At the time the JBC was screening the candidates for Chief Justice in 2012, Lacanilao noted that Sereno submitted three SALNs which she filed since she was appointed Associate Justice of the Supreme Court in 2010.

The SALNs covered the years 2009, 2010 and 2011. Sereno was in private practice prior to her appointment to the high court.

Testifying before the House Committee on Justice on Monday, JBC executive officer Ty-Capacite said
it was Senator Escudero, then a JBC member representing Congress, who raised the issue of “substantial compliance” in one of the deliberations of the council.

She said Escudero had pointed out that a candidate may be considered for as long as there was “substantial compliance or an attempt to comply with the requirement” on the submission of SALNs.

Meanwhile, Lacanilao criticized Justice Peralta for pulling a “Pontius Pilate” move when he said he was not fully aware of the issue on SALN submission.

Peralta told the House justice panel said that had he known the issue surrounding Sereno’s SALNs, he would have objected to her inclusion in the shortlist of nominees submitted to then President Benigno Aquino III for his appointment.

“It is clear to us that Justice Peralta wants to wash his hands clean of how Chief Justice Sereno was included in the JBC shortlist and he knows it,” Lacanilao said.

He said that as acting chair of the JBC, Peralta signed the endorsement letter to Malacañang containing the list of nominees for the Chief Justice post, which included the names of Sereno and seven other candidates.

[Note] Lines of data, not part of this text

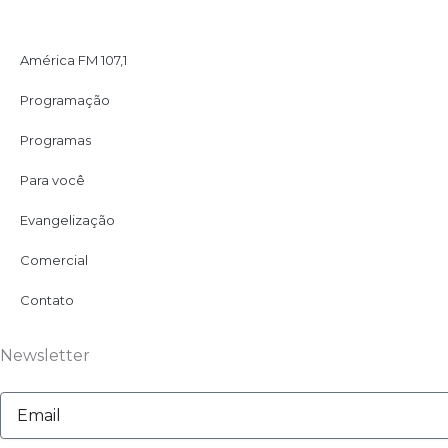
América FM 107,1
Programação
Programas
Para você
Evangelização
Comercial
Contato
Newsletter
Email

According to Lacanilao, Peralta has an axe to grind against Sereno because his wife, Court of Appeals Associate Justice Audrey Peralta, was excluded from the shortlist of nominees for CA Presiding Justice that the JBC submitted to President Duterte last year after she filed her requirements out of time. Sereno is currently the ex-officio chair of the JBC.

He noted that Peralta has repeatedly complained about his wife’s exclusion from the said JCB shortlist in all the impeachment hearings he was present.